Le républicain Kevin McCarthy affronte lundi son premier test en tant que “speaker” du Congrès américain avec un débat animé sur le règlement de la Chambre des représentants dont il a péniblement arraché la présidence avant le week-end.
Les élus de la chambre basse, qui a basculé de justesse dans l’escarcelle républicaine lors des élections de mi-mandat, se sont réunis en fin d’après-midi pour discuter des règles qui encadreront leur action pendant les deux ans à venir.
Ce débat intervient après une semaine de grande pagaille: une poignée d’élus trumpistes ont bloqué l’accession au perchoir de Kevin McCarthy pendant quatre jours, ce qui n’était pas arrivé depuis plus de 160 ans.
“Ce qui est ressortie de ces discussions, c’est que Washington est cassé”, a commenté son lieutenant Steve Scalise à la reprise des débats lundi, en vantant le projet de règlement, un moyen selon lui d’assurer que la Chambre travaille “à régler les problèmes des Américains”.
Mais ses confrères démocrates ont relevé que Kevin McCarthy avait donné de larges concessions aux frondeurs pour les faire rentrer dans le rang.
“Je suis inquiet des accords conclus dans les coulisses”, a déclaré l’élu Jim McGovern. “Ces règles ne représentent pas une tentative sérieuse de gouverner, mais une demande de rançon adressée à l’Amérique par l’extrême droite”, a-t-il ajouté.
Pendant le week-end, des élus républicains modérés avaient exprimé les mêmes reproches. “Nous n’avons aucune idée des promesses qui ont été faites (…) et cela me fait mal au coeur”, avait notamment déclaré l’élue Nancy Mace, en disant hésiter à soutenir le texte.
“Dette incontrôlable”
Le projet de règlement reflète “nos priorités et nos valeurs”, a assuré lundi l’élu républicain Tom Cole.

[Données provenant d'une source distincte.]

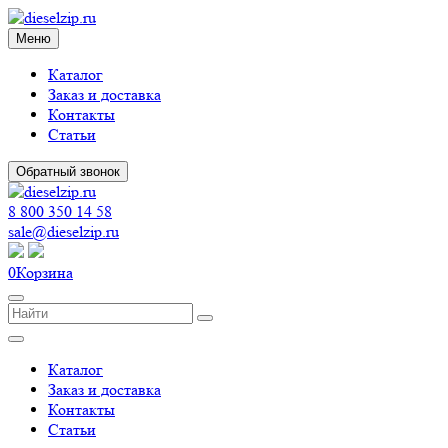
Меню
Каталог
Заказ и доставка
Контакты
Статьи
Обратный звонок
8 800 350 14 58
sale@dieselzip.ru
0
Корзина
Каталог
Заказ и доставка
Контакты
Статьи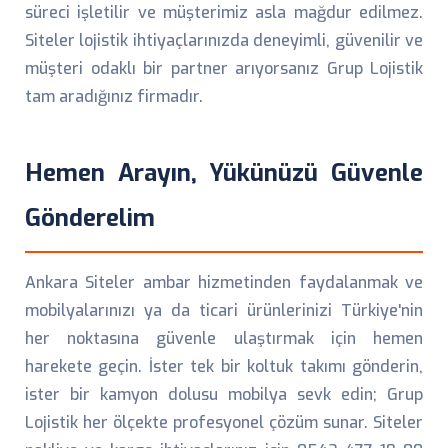
süreci işletilir ve müşterimiz asla mağdur edilmez.
Siteler lojistik ihtiyaçlarınızda deneyimli, güvenilir ve
müşteri odaklı bir partner arıyorsanız Grup Lojistik
tam aradığınız firmadır.
Hemen Arayın, Yükünüzü Güvenle
Gönderelim
Ankara Siteler ambar hizmetinden faydalanmak ve
mobilyalarınızı ya da ticari ürünlerinizi Türkiye'nin
her noktasına güvenle ulaştırmak için hemen
harekete geçin. İster tek bir koltuk takımı gönderin,
ister bir kamyon dolusu mobilya sevk edin; Grup
Lojistik her ölçekte profesyonel çözüm sunar. Siteler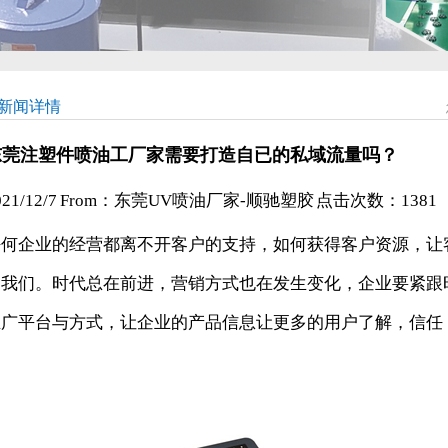
新闻详情
东莞注塑件喷油​工厂家需要打造自已的私域流量吗？
021/12/7 From：东莞UV喷油厂家-顺驰塑胶 点击次数：
1381
任何企业的经营都离不开客户的支持，如何获得客户资源，让
到我们。时代总在前进，营销方式也在发生变化，企业要紧跟
推广平台与方式，让企业的产品信息让更多的用户了解，信任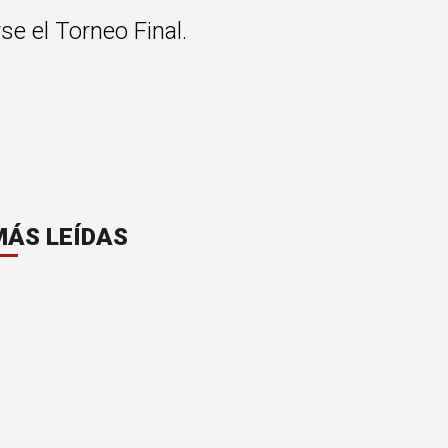
se el Torneo Final.
MÁS LEÍDAS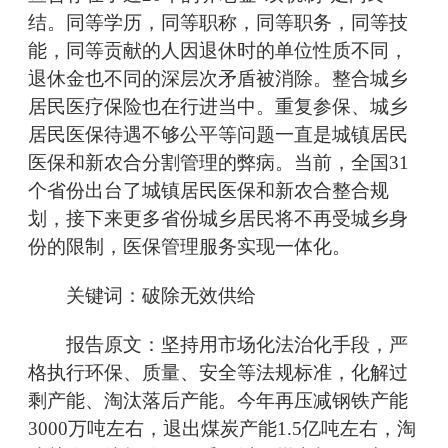
结。同等学历，同等职称，同等职务，同等技
能，同等贡献的人因退休时的单位性质不同，
退休金也不同的深层次矛盾被消除。整合城乡
居民医疗保险也在行进当中。重复参保、城乡
居民医保待遇不够公平等问题一直是城镇居民
医保和新农合分割管理的弊病。当前，全国31
个省份出台了城镇居民医保和新农合整合规
划，接下来更多省份城乡居民将不再受城乡身
份的限制，医保管理服务实现一体化。
关键词：破除无效供给
报告原文：坚持用市场化法治化手段，严
格执行环保、质量、安全等法规标准，化解过
剩产能、淘汰落后产能。今年再压减钢铁产能
3000万吨左右，退出煤炭产能1.5亿吨左右，淘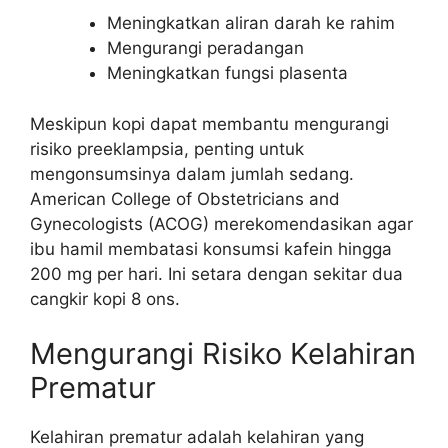
Meningkatkan aliran darah ke rahim
Mengurangi peradangan
Meningkatkan fungsi plasenta
Meskipun kopi dapat membantu mengurangi
risiko preeklampsia, penting untuk
mengonsumsinya dalam jumlah sedang.
American College of Obstetricians and
Gynecologists (ACOG) merekomendasikan agar
ibu hamil membatasi konsumsi kafein hingga
200 mg per hari. Ini setara dengan sekitar dua
cangkir kopi 8 ons.
Mengurangi Risiko Kelahiran
Prematur
Kelahiran prematur adalah kelahiran yang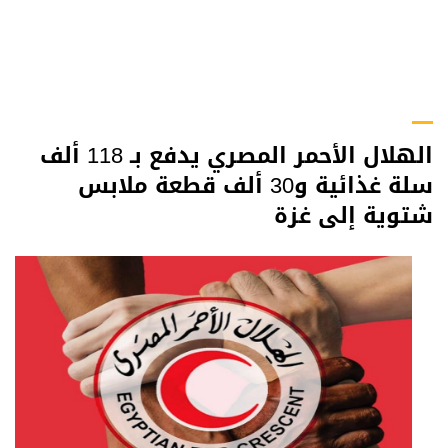
الهلال الأحمر المصري يدفع بـ 118 ألف
سلة غذائية و30 ألف قطعة ملابس
شتوية إلى غزة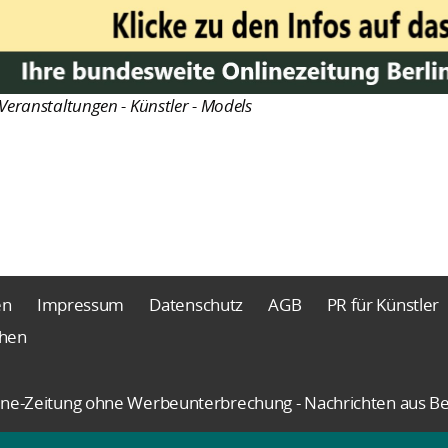
Veranstaltungen - Künstler - Models
en
Impressum
Datenschutz
AGB
PR für Künstler
chen
nline-Zeitung ohne Werbeunterbrechung - Nachrichten aus Be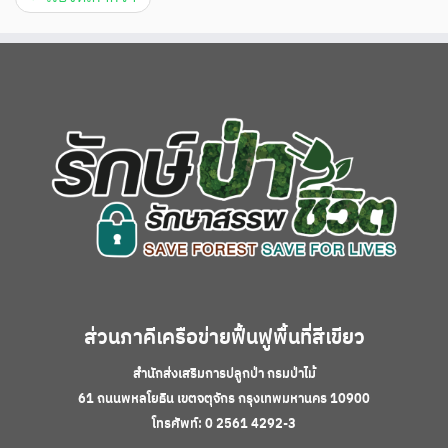
ส่วนภาคีเครือข่ายฟื้นฟูพื้นที่สีเขียว
สำนักส่งเสริมการปลูกป่า กรมป่าไม้
61 ถนนพหลโยธิน เขตจตุจักร กรุงเทพมหานคร 10900
โทรศัพท์: 0 2561 4292-3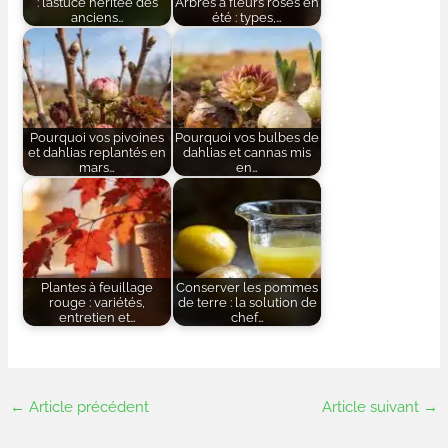
: l’astuce héritée des
Arbres à fleurs roses en
anciens…
été : types,…
Pourquoi vos pivoines
Pourquoi vos bulbes de
et dahlias replantés en
dahlias et cannas mis
mars…
en…
Plantes à feuillage
Conserver les pommes
rouge : variétés,
de terre : la solution de
entretien et…
chef…
←
Article précédent
Article suivant
→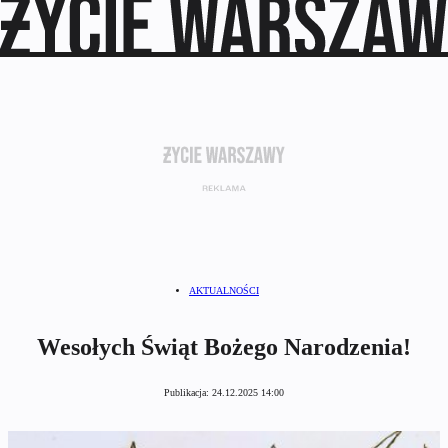
AKTUALNOŚCI
Wesołych Świąt Bożego Narodzenia!
Publikacja:
24.12.2025 14:00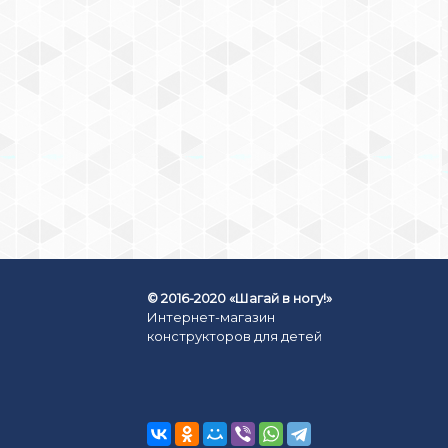
КОНСТРУКТОР LEGO HARRY
POTTER (АРТ. 75946)
«ТУРНИР ТРЁХ
ВОЛШЕБНИКОВ:
ВЕНГЕРСКАЯ ХВОСТОРОГА»
2129
₽
КУПИТЬ СЕЙЧАС
© 2016-2020 «Шагай в ногу!»
Интернет-магазин
конструкторов для детей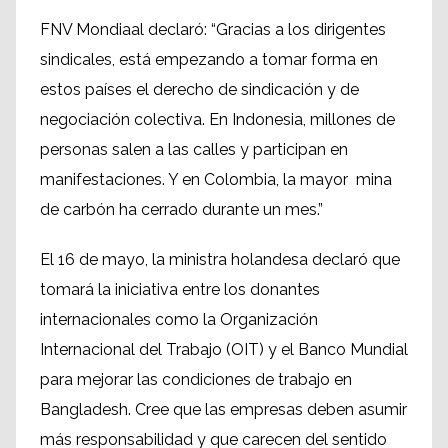
FNV Mondiaal declaró: “Gracias a los dirigentes
sindicales, está empezando a tomar forma en
estos países el derecho de sindicación y de
negociación colectiva. En Indonesia, millones de
personas salen a las calles y participan en
manifestaciones. Y en Colombia, la mayor mina
de carbón ha cerrado durante un mes.”
El 16 de mayo, la ministra holandesa declaró que
tomará la iniciativa entre los donantes
internacionales como la Organización
Internacional del Trabajo (OIT) y el Banco Mundial
para mejorar las condiciones de trabajo en
Bangladesh. Cree que las empresas deben asumir
más responsabilidad y que carecen del sentido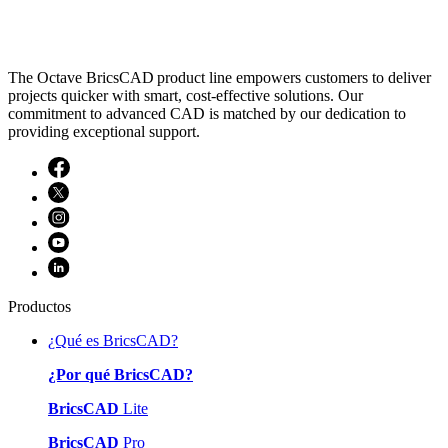
The Octave BricsCAD product line empowers customers to deliver
projects quicker with smart, cost-effective solutions. Our
commitment to advanced CAD is matched by our dedication to
providing exceptional support.
Productos
¿Qué es BricsCAD?
¿Por qué BricsCAD?
BricsCAD
Lite
BricsCAD
Pro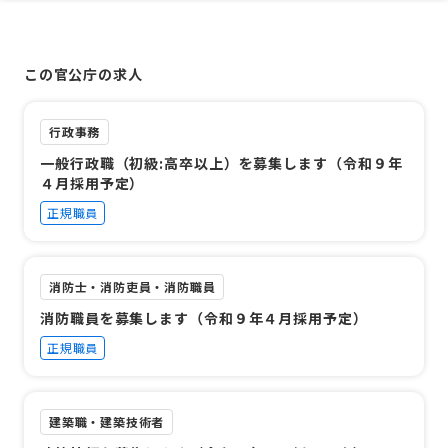
この官公庁の求人
行政事務
一般行政職（初級:高卒以上）を募集します（令和９年
４月採用予定）
正規職員
消防士・消防吏員・消防職員
消防職員を募集します（令和９年４月採用予定）
正規職員
建築職・建築技術者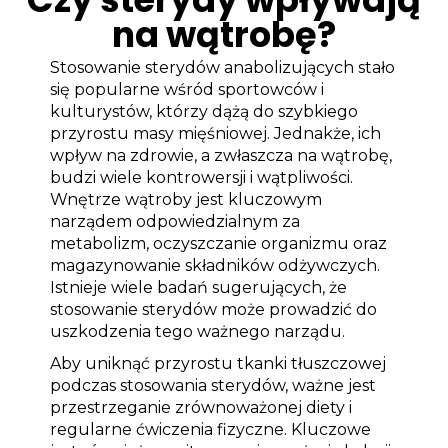
na wątrobę?
Stosowanie sterydów anabolizujących stało
się popularne wśród sportowców i
kulturystów, którzy dążą do szybkiego
przyrostu masy mięśniowej. Jednakże, ich
wpływ na zdrowie, a zwłaszcza na wątrobę,
budzi wiele kontrowersji i wątpliwości.
Wnętrze wątroby jest kluczowym
narządem odpowiedzialnym za
metabolizm, oczyszczanie organizmu oraz
magazynowanie składników odżywczych.
Istnieje wiele badań sugerujących, że
stosowanie sterydów może prowadzić do
uszkodzenia tego ważnego narządu.
Aby uniknąć przyrostu tkanki tłuszczowej
podczas stosowania sterydów, ważne jest
przestrzeganie zrównoważonej diety i
regularne ćwiczenia fizyczne. Kluczowe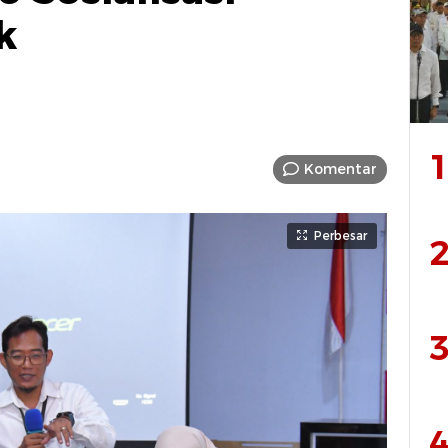
k
1
Komentar
Perbesar
2
3
4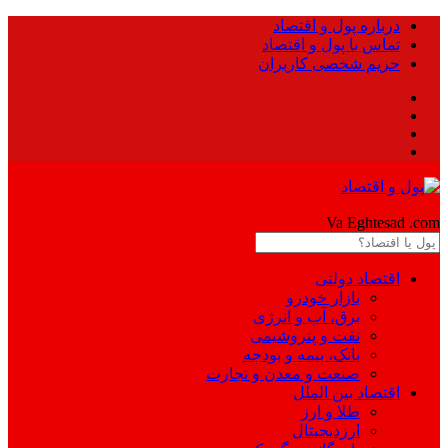
درباره پول و اقتصاد
تماس با پول و اقتصاد
حریم شخصی کاربران
Pool
Va Eghtesad
.com
اقتصاد دولتی
بازار خودرو
برق، آب و انرژی
نفت و پتروشیمی
بانک، بیمه و بودجه
صنعت و معدن و تجارت
اقتصاد بین الملل
طلا و ارز
ارزدیجیتال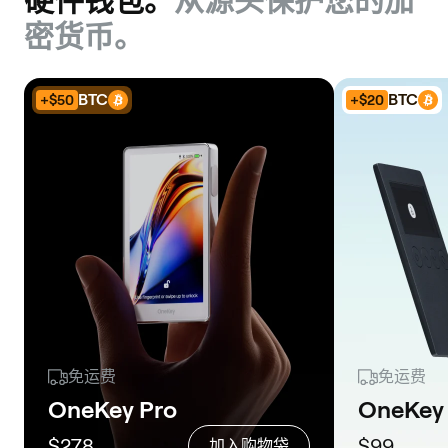
硬件钱包。
从源头保护您的加
密货币。
BTC
BTC
+$50
+$20
免运费
免运费
OneKey Pro
OneKey 
$278
$99
加入购物袋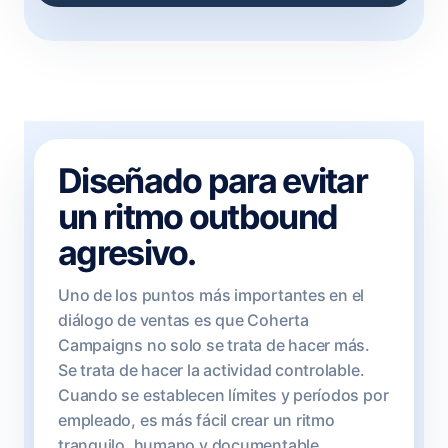
Diseñado para evitar
un ritmo outbound
agresivo.
Uno de los puntos más importantes en el
diálogo de ventas es que Coherta
Campaigns no solo se trata de hacer más.
Se trata de hacer la actividad controlable.
Cuando se establecen límites y períodos por
empleado, es más fácil crear un ritmo
tranquilo, humano y documentable.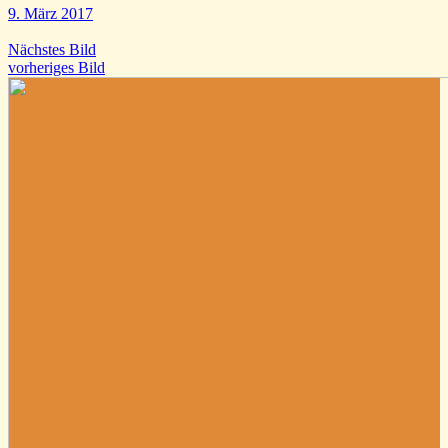
9. März 2017
Nächstes Bild
vorheriges Bild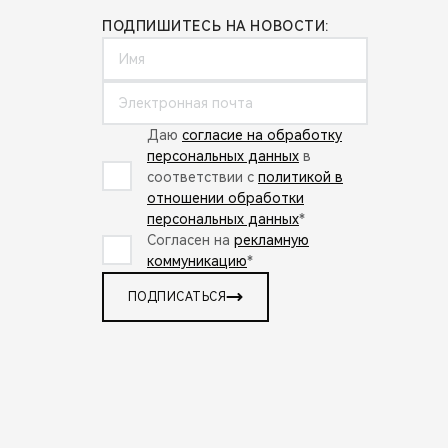
ПОДПИШИТЕСЬ НА НОВОСТИ:
Даю
согласие на обработку
персональных данных
в
соответствии с
политикой в
отношении обработки
персональных данных
*
Согласен на
рекламную
коммуникацию
*
ПОДПИСАТЬСЯ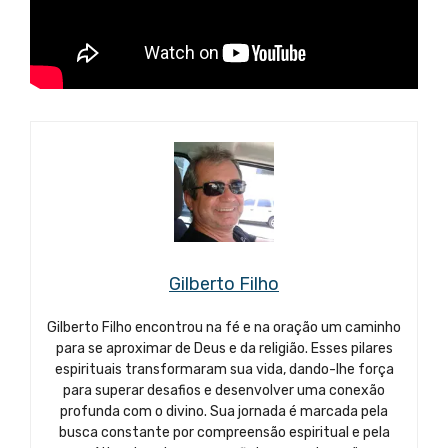
Gilberto Filho
Gilberto Filho encontrou na fé e na oração um caminho
para se aproximar de Deus e da religião. Esses pilares
espirituais transformaram sua vida, dando-lhe força
para superar desafios e desenvolver uma conexão
profunda com o divino. Sua jornada é marcada pela
busca constante por compreensão espiritual e pela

Il augmente d’abord la pression sur les élus eux-mêmes qui devront être présents pour voter les textes de loi, contrairement à une mesure adoptée pendant la pandémie, mais aussi sur le “speaker”, puisqu’un seul élu pourra désormais introduire un vote de défiance à son encontre.
Ensuite, “les républicains ont des plans solides pour que l’administration du président Joe Biden rende des comptes”, a expliqué Tom Cole en mentionnant la création d’une commission d’enquête sur “l’instrumentalisation” par les démocrates du ministère de la Justice — une référence aux enquêtes visant l’ex-président Donald Trump.
Enfin, le projet comprend des mesures “pour régler notre procblème de dette incontrôlable”, a ajouté l’élu. Il vise ainsi à inscrire dans les “règles” de la Chambre que chaque nouvelle dépense devra être financée par une coupe ailleurs dans le budget, mais aussi à annuler 72 milliards de dollars alloués aux agents du fisc.
La Maison Blanche a fait savoir que le président Biden opposerait son véto si cette dernière proposition devait être adoptée définitivement, au motif qu’elle causerait 115 milliards de déficit en autorisant “les riches tricheurs à échapper à l’impôt”.
Aides à l’Ukraine
Selon les médias américains, Kevin McCArthy a fait d’autres promesses pour satisfaire les dissidents.
Il aurait notamment accepté de geler le montant du budget pour dix ans et de réduire de 10% les dépenses militaires, au risque de heurter dans son camp.
“Il a été proposé de couper des milliards de dollars dans le budget de la défense, je pense que c’est une idée horrible”, a commenté l’élu républicain Tony Gonzales sur CBS. “Je voterai contre.”
“Avec l’agression russe en Ukraine, la menace chinoise croissante dans le Pacifique (…), comment allons nous pouvoir regarder nos alliés dans les yeux pour leur demander d’augmenter leur budget militaire si l’Amérique diminue le sien?”, a-t-il expliqué.
D’autant que ces coupes pourraient peser sur les aides à Kiev. “Tout est sur la table”, a admis Jim Jordan, un lieutenant fidèle de l’ex-président Donald Trump et rallié à Kevin McCarthy. “Franchement, il faut que l’on regarde l’argent envoyé en Ukraine et qu’on se demande s’il n’y a pas un meilleur moyen de protéger l’Amérique.”
La portée de ces mesures est toutefois largement symbolique: les lois adoptées à la Chambre n’ont aucune chance d’être adoptées au Sénat dont les démocrates gardent le contrôle.
Même si certaines dispositions font dresser les sourcils des modérés, les stratèges du parti républicain espèrent qu’il n’y aura pas plus de quatre défections et que les règles seront adoptées tard lundi.